Erdogan und die Justiz: "Vielen Türken spricht Böh­m­er­mann aus der Seele"

von Pia Lorenz

12.04.2016

Deutschland fragt sich, warum der türkische Präsident Jan Böhmermanns Strafverfolgung verlangt. Für Gül Pinar ist das kein Wunder, die türkischen Instanzgerichte täten längst, was Erdogan will. Er habe ein System der Angst etabliert.

LTO: In der Türkei gab es nach Informationen des Handelsblatts 1.845 Verfahren wegen Präsidentenbeleidigung – allein in den ersten 1,5 Jahren der Präsidentschaft von Recep Tayyip  Erdogan. Können Sie uns diese Empfindlichkeit eines Mannes erklären, der so viel Macht hat wie der türkische Präsident?

Pinar: Das ist nicht nur Überempfindlichkeit, sondern extrem ausgeprägtes Machtgehabe.  Vorab muss man wissen, dass es etwas wie Satire im orientalischen Selbstverständnis so nicht gibt.

Gül Pinar

Zudem hat Erdogan zwar viel Macht, aber er wird von mindestens 50 Prozent der türkischen Bevölkerung nicht anerkannt. Vermutlich deshalb hat er oft das Gefühl, sich in der öffentlichen Wahrnehmung behaupten zu müssen.
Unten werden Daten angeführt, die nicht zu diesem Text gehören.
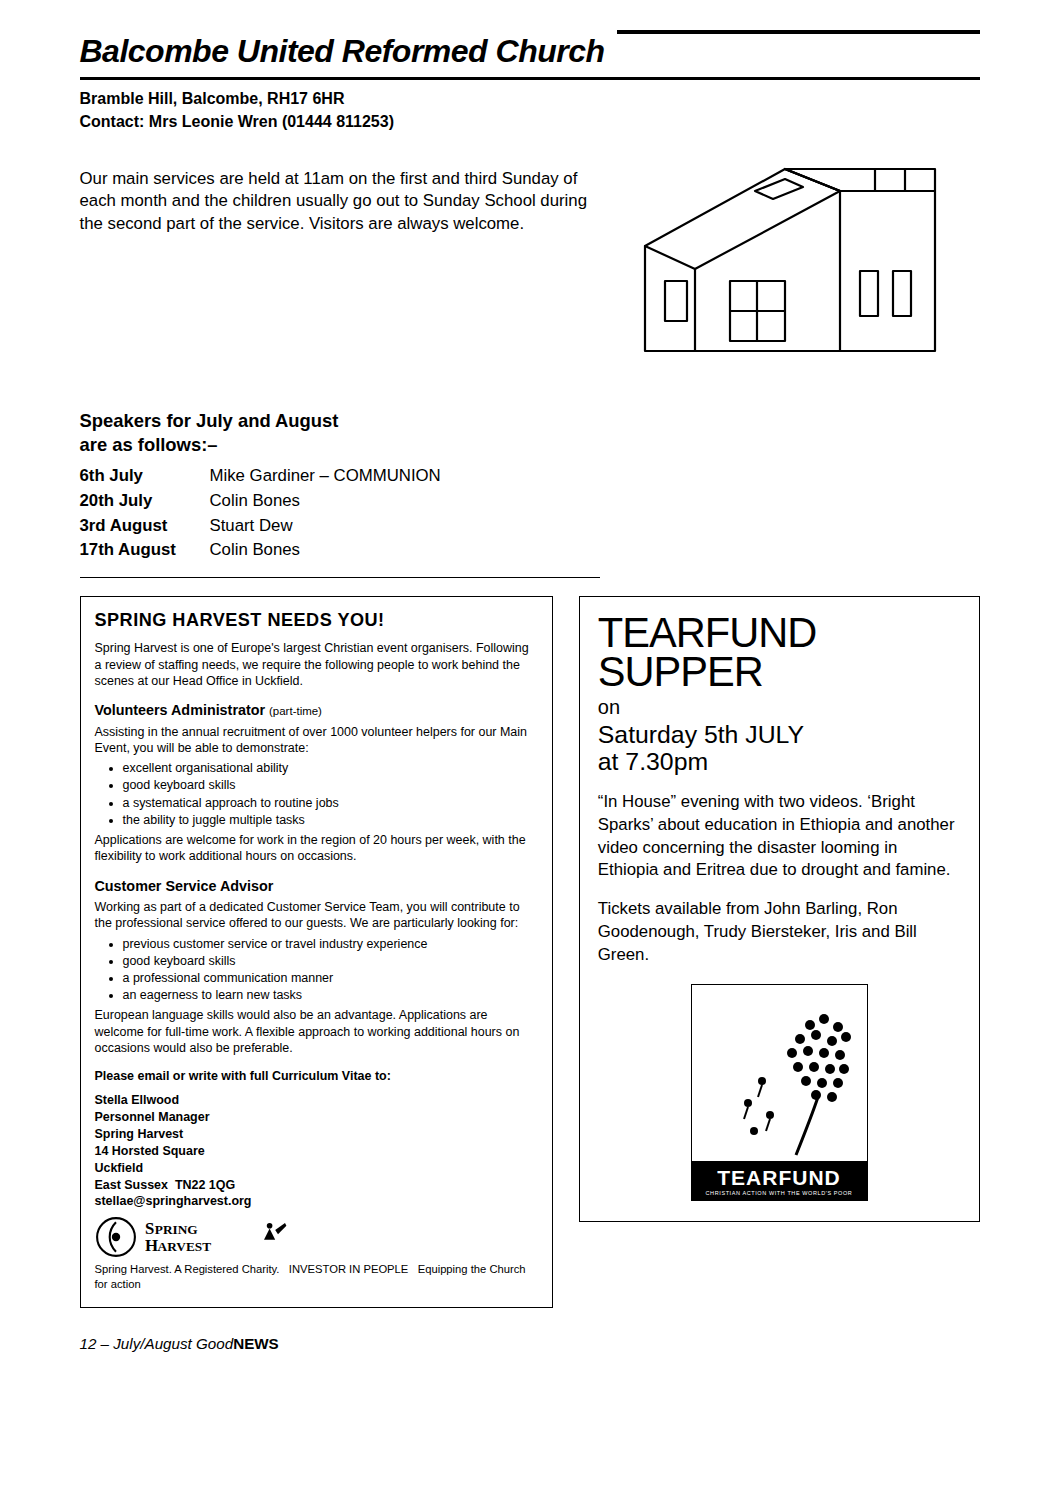Balcombe United Reformed Church
Bramble Hill, Balcombe, RH17 6HR
Contact: Mrs Leonie Wren (01444 811253)
Our main services are held at 11am on the first and third Sunday of each month and the children usually go out to Sunday School during the second part of the service. Visitors are always welcome.
Speakers for July and August
are as follows:–
| 6th July | Mike Gardiner – COMMUNION |
| 20th July | Colin Bones |
| 3rd August | Stuart Dew |
| 17th August | Colin Bones |
SPRING HARVEST NEEDS YOU!
Spring Harvest is one of Europe's largest Christian event organisers. Following a review of staffing needs, we require the following people to work behind the scenes at our Head Office in Uckfield.
Volunteers Administrator (part-time)
Assisting in the annual recruitment of over 1000 volunteer helpers for our Main Event, you will be able to demonstrate:
excellent organisational ability
good keyboard skills
a systematical approach to routine jobs
the ability to juggle multiple tasks
Applications are welcome for work in the region of 20 hours per week, with the flexibility to work additional hours on occasions.
Customer Service Advisor
Working as part of a dedicated Customer Service Team, you will contribute to the professional service offered to our guests. We are particularly looking for:
previous customer service or travel industry experience
good keyboard skills
a professional communication manner
an eagerness to learn new tasks
European language skills would also be an advantage. Applications are welcome for full-time work. A flexible approach to working additional hours on occasions would also be preferable.
Please email or write with full Curriculum Vitae to:
Stella Ellwood
Personnel Manager
Spring Harvest
14 Horsted Square
Uckfield
East Sussex TN22 1QG
stellae@springharvest.org
S PRING H ARVEST
Spring Harvest. A Registered Charity. INVESTOR IN PEOPLE Equipping the Church for action
TEARFUND SUPPER
on
Saturday 5th JULY
at 7.30pm
“In House” evening with two videos. ‘Bright Sparks’ about education in Ethiopia and another video concerning the disaster looming in Ethiopia and Eritrea due to drought and famine.
Tickets available from John Barling, Ron Goodenough, Trudy Biersteker, Iris and Bill Green.
TEARFUND CHRISTIAN ACTION WITH THE WORLD'S POOR
12 – July/August GoodNEWS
Wenn wir dazu das türkische Wahlrecht berücksichtigen, wonach eine Partei die 10-Prozent- Hürde überwinden muss, dann wurde er von faktisch nur 30 Prozent gewählt. Die Macht ist also nur groß, wenn sie großgeredet und mit entsprechender Angstmache aufrechterhalten wird.

Deswegen setzt er Angst und Schrecken ein.  Wer etwas gegen ihn sagt, muss damit rechnen, im Gefängnis zu landen. Er lässt selbst Minderjährige wegen Beleidigung seiner Person in sozialen Netzwerken festnehmen.  Ähnlich verhält er sich derzeit auch Deutschland gegenüber, weil er weiß, dass man ihn hier im Moment braucht. Aber das ist ein hausgemachtes Problem der Bundesregierung.

Gegenseitigkeit: Präsidentenbeleidigung durch Ausländer auch in der Türkei strafbar

LTO: § 103 StGB, die Beleidigung von Organen und Vertretern ausländischer Staaten, ist in Deutschland völlig unbekannt. Die Norm wird fast nie angewendet, sie setzt aber voraus, dass der Staat, dessen Oberhaupt von einem Deutschen beleidigt wurde, ähnliche Schutzvorschriften für das deutsche Staatsoberhaupt hat. Gibt es eine entsprechende Vorschrift im türkischen Strafrecht, welche ausländische Staatsoberhäupter vor einer Beleidigung schützt? 

Pinar: Tatsächlich musste ich danach in Vorbereitung auf unser Gespräch eine vor Ort ansässige Kollegin fragen – auch in der Türkei ist das natürlich nicht gerade eine täglich genutzte Norm. Die Istanbuler Rechtsanwältin Ayse Bingol ließ mich aber wissen, dass auch ein türkischer Staatsbürger sich strafbar machen kann, wenn er sich beleidigend über ein ausländisches Staatsoberhaupt äußert.

Die Strafe erhöht sich gemäß Art. 340 des türkischen Strafgesetzbuches um ein Achtel, wenn eine Handlung sich gegen ein ausländisches Staatsoberhaupt richtet. Wenn, wie nach Art. 125 des türkischen Strafgesetzbuchs im Fall der Beleidigung, ein Strafantrag des Geschädigten Voraussetzung der Strafverfolgung ist, braucht es dann eine Beschwerde des betroffenen Staates.

Insgesamt verhält es sich nach den Informationen der Kollegin Bingol also wie im deutschen Recht, die von Ihnen angesprochene Gegenseitigkeit ist somit gegeben: Wenn ein türkischer Staatsangehöriger sich beleidigend über ein ausländisches Staatsoberhaupt äußert, das betroffene Land dasselbe Prozedere vorsieht und ein Strafverlangen des ausländischen Staates vorliegt, kann die Tat in der Türkei verfolgt werden.